▶ Prompt
Print each line exactly, from the one with "For every layout" to the very last line of the listing, and keep the pictures out.

▶ Records provided
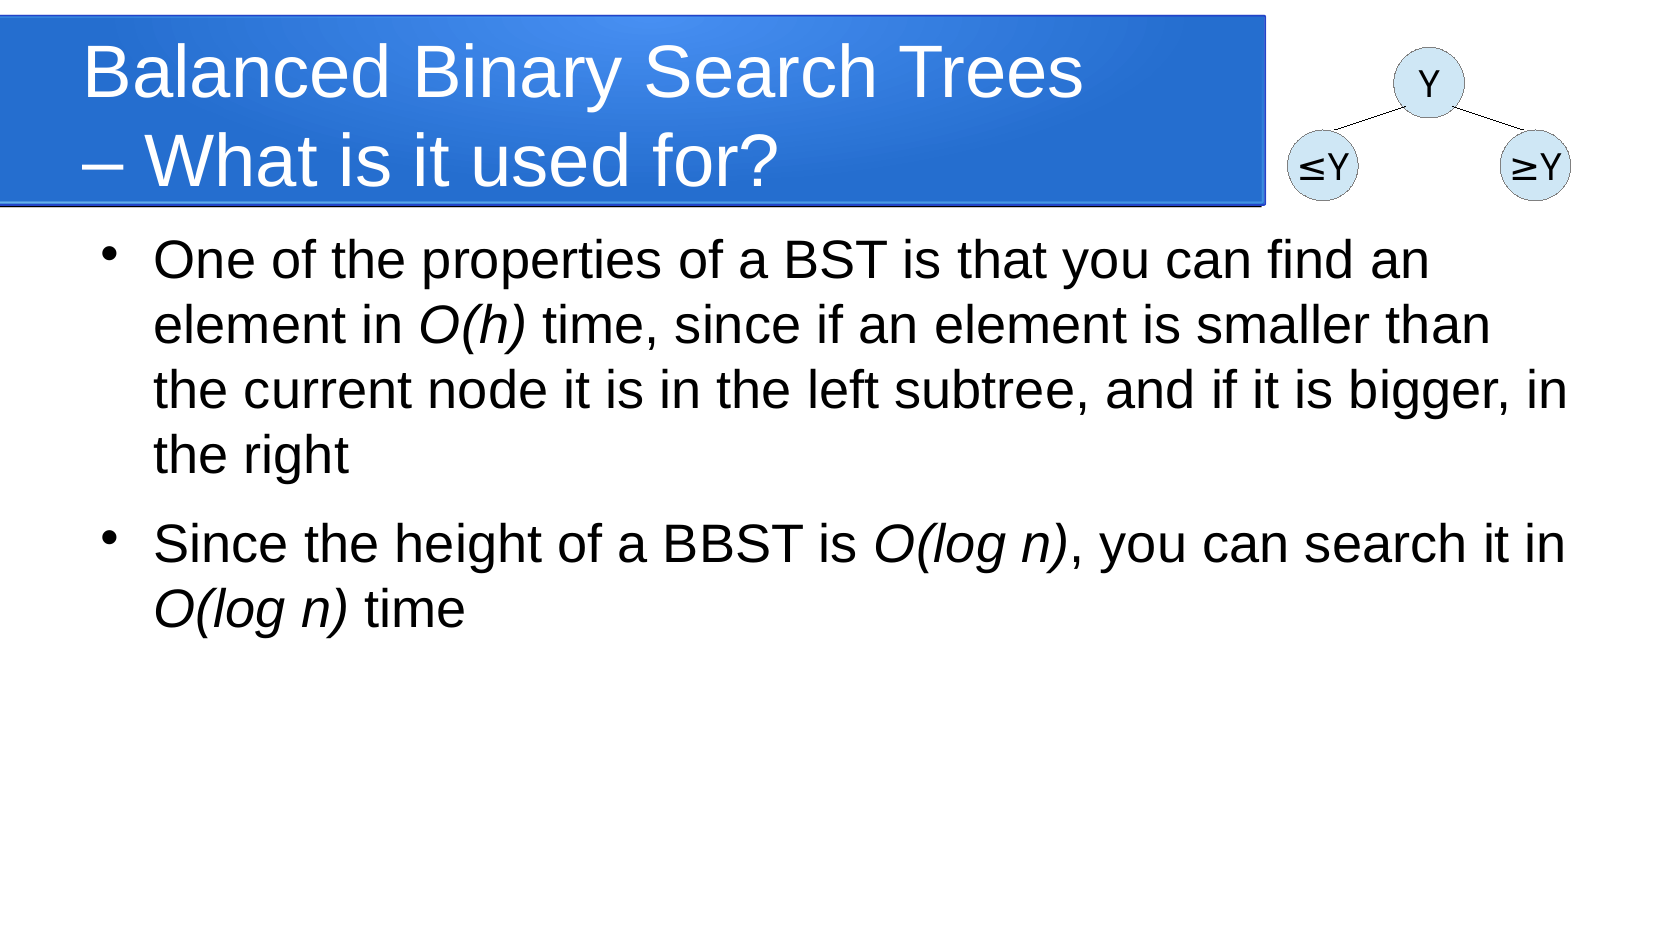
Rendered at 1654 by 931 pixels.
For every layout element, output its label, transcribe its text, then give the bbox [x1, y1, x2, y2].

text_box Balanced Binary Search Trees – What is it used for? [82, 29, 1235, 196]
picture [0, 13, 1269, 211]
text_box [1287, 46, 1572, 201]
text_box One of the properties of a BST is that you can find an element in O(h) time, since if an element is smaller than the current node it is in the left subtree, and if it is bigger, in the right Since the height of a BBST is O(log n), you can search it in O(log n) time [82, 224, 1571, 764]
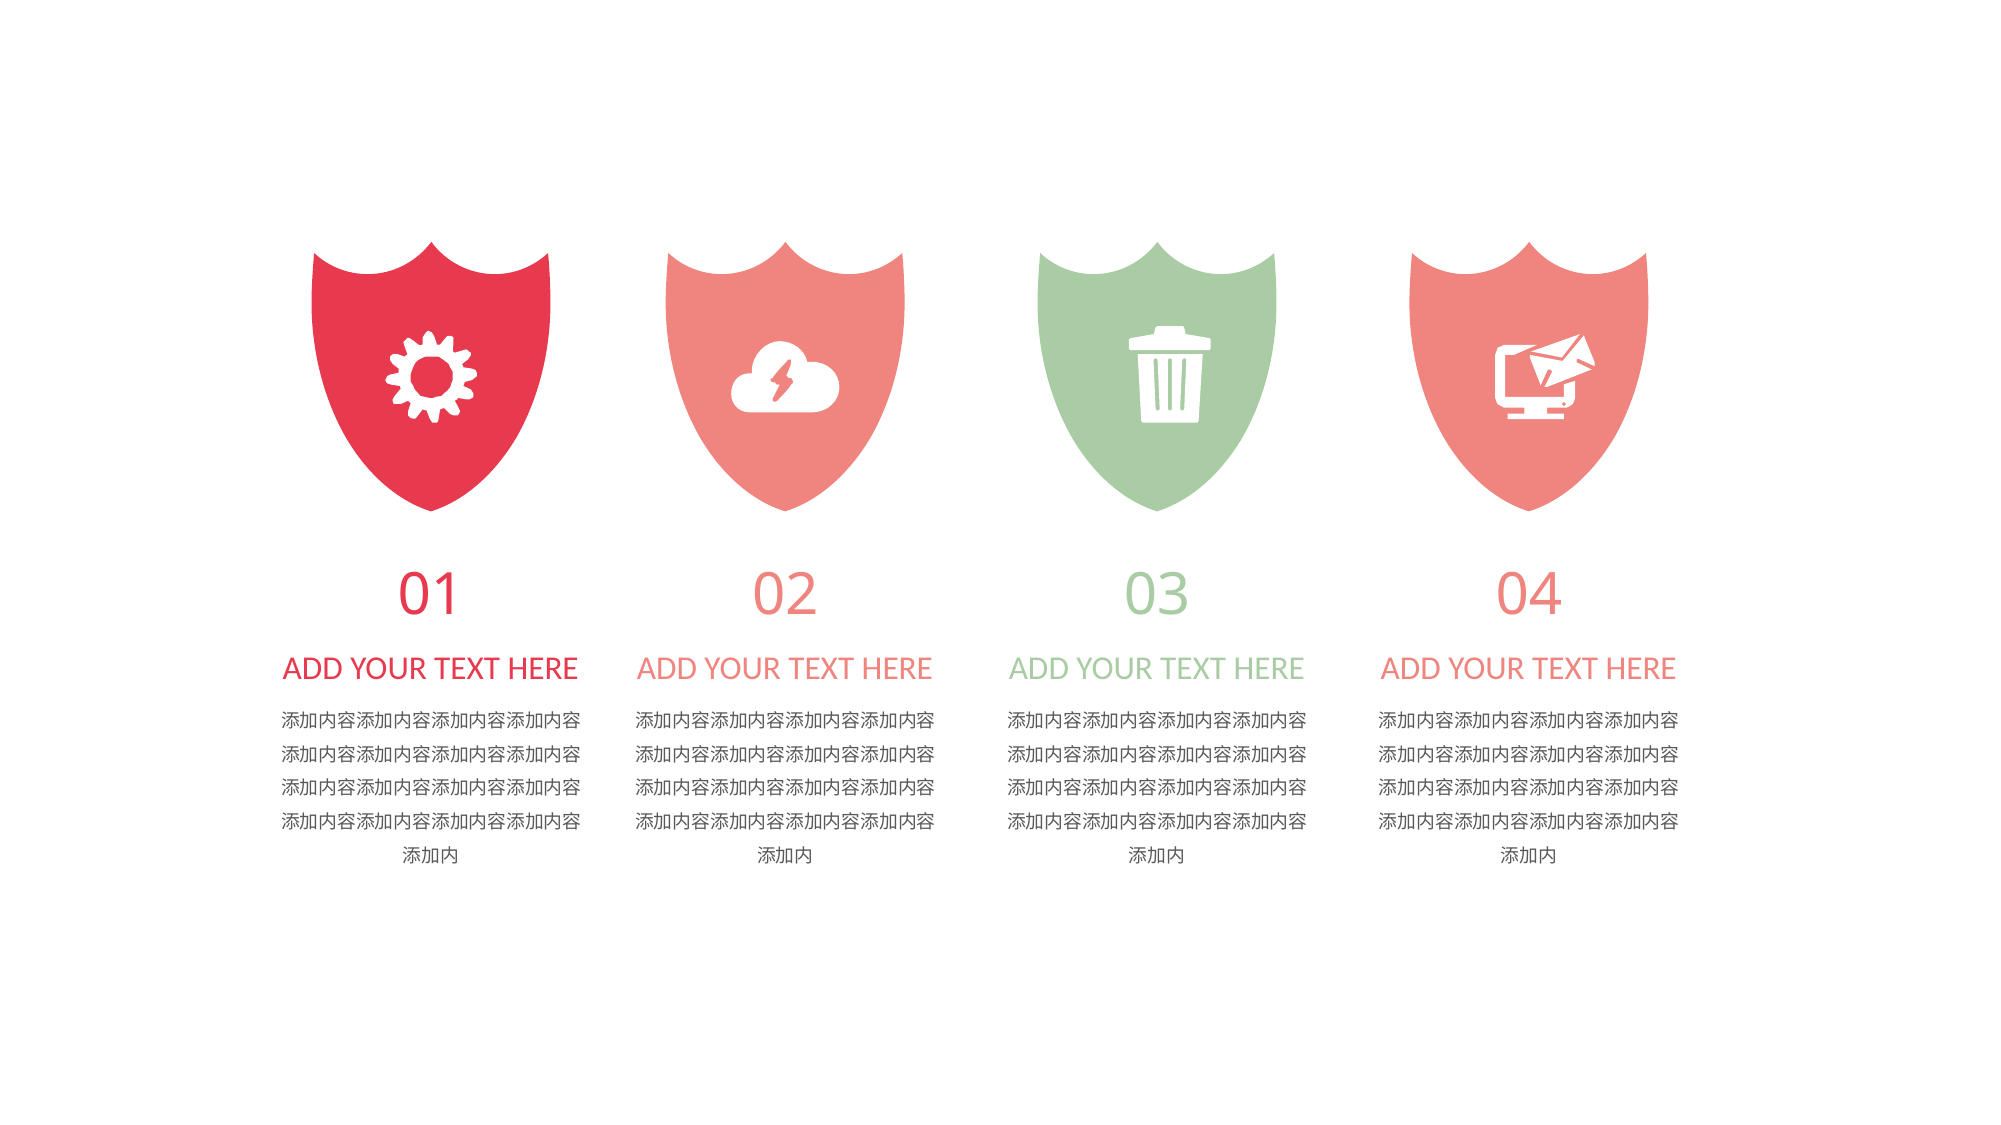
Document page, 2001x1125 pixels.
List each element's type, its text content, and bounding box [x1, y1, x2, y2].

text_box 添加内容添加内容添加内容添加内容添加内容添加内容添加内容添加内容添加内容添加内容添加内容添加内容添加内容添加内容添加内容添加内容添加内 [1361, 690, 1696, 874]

▶ Your solution
For every layout element, output its label, transcribe its text, then give the bbox [x1, y1, x2, y2].

text_box Balanced Binary Search Trees – What is it used for? [82, 29, 1235, 196]
picture [0, 13, 1269, 211]
text_box [1287, 46, 1572, 201]
text_box One of the properties of a BST is that you can find an element in O(h) time, since if an element is smaller than the current node it is in the left subtree, and if it is bigger, in the right Since the height of a BBST is O(log n), you can search it in O(log n) time [82, 224, 1571, 764]
Document page, 2001x1125 pixels.
List each element's type, its text content, and bounding box [x1, y1, x2, y2].

text_box 添加内容添加内容添加内容添加内容添加内容添加内容添加内容添加内容添加内容添加内容添加内容添加内容添加内容添加内容添加内容添加内容添加内 [1361, 690, 1696, 874]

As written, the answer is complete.